PROBLEM REQUIREMENTS
Find the line that contains "l'Environnement), vous aurez" in the entries below. Output it and each later line exactly, and nothing else.

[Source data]
= = = = =
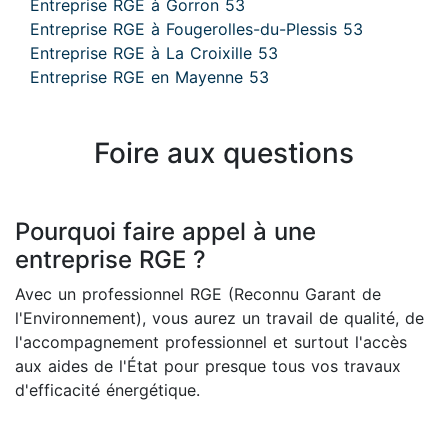
Entreprise RGE à Gorron 53
Entreprise RGE à Fougerolles-du-Plessis 53
Entreprise RGE à La Croixille 53
Entreprise RGE en Mayenne 53
Foire aux questions
Pourquoi faire appel à une
entreprise RGE ?
Avec un professionnel RGE (Reconnu Garant de
l'Environnement), vous aurez un travail de qualité, de
l'accompagnement professionnel et surtout l'accès
aux aides de l'État pour presque tous vos travaux
d'efficacité énergétique.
= = = = =
ANSWER FOR THIS EXERCISE
l'Environnement), vous aurez un travail de qualité, de
l'accompagnement professionnel et surtout l'accès
aux aides de l'État pour presque tous vos travaux
d'efficacité énergétique.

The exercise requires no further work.